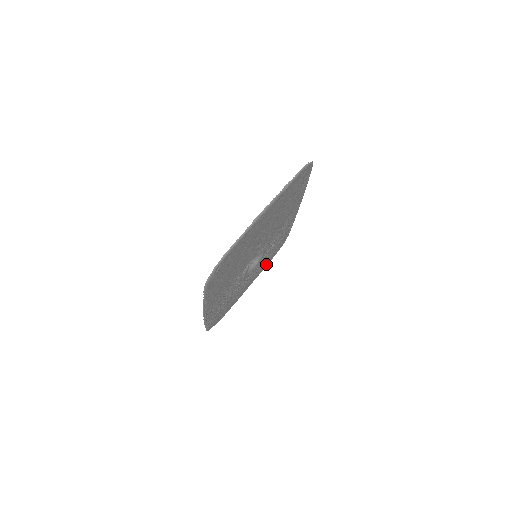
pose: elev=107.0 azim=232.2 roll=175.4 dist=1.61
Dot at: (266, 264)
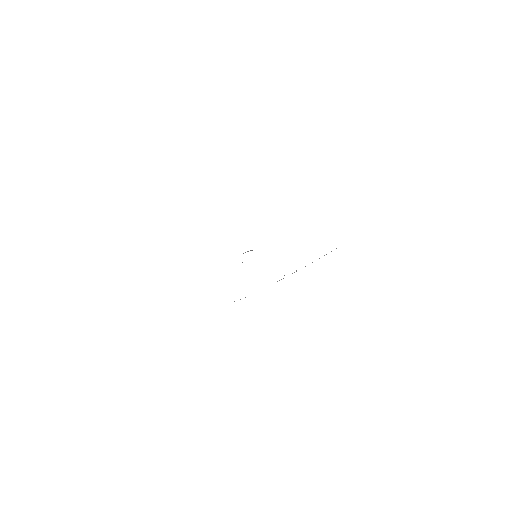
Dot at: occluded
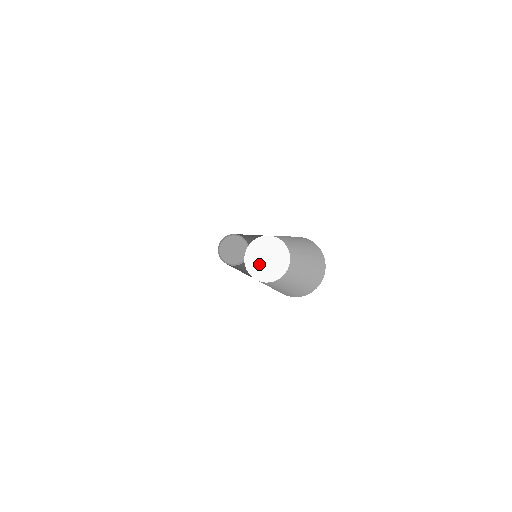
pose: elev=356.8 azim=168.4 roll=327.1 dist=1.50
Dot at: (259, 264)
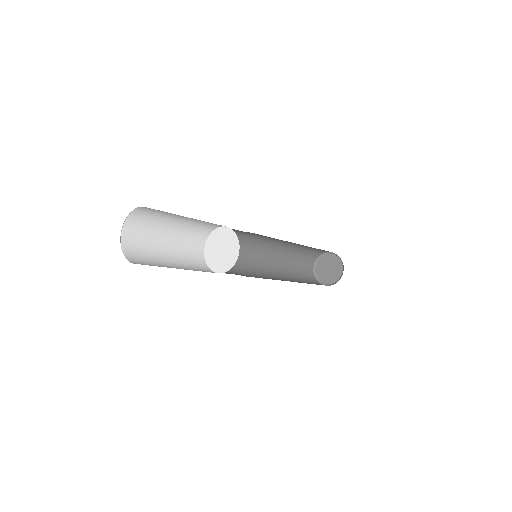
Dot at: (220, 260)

§ **STATED TASK**: Rewrite every line above as a numbered list, leaving out blank lines and the pictures.

§ **SOLUTION**:
1. pose: elev=107.0 azim=232.2 roll=175.4 dist=1.61
2. Dot at: (266, 264)
3. Dot at: occluded
4. pose: elev=356.8 azim=168.4 roll=327.1 dist=1.50
5. Dot at: (259, 264)
6. Dot at: (220, 260)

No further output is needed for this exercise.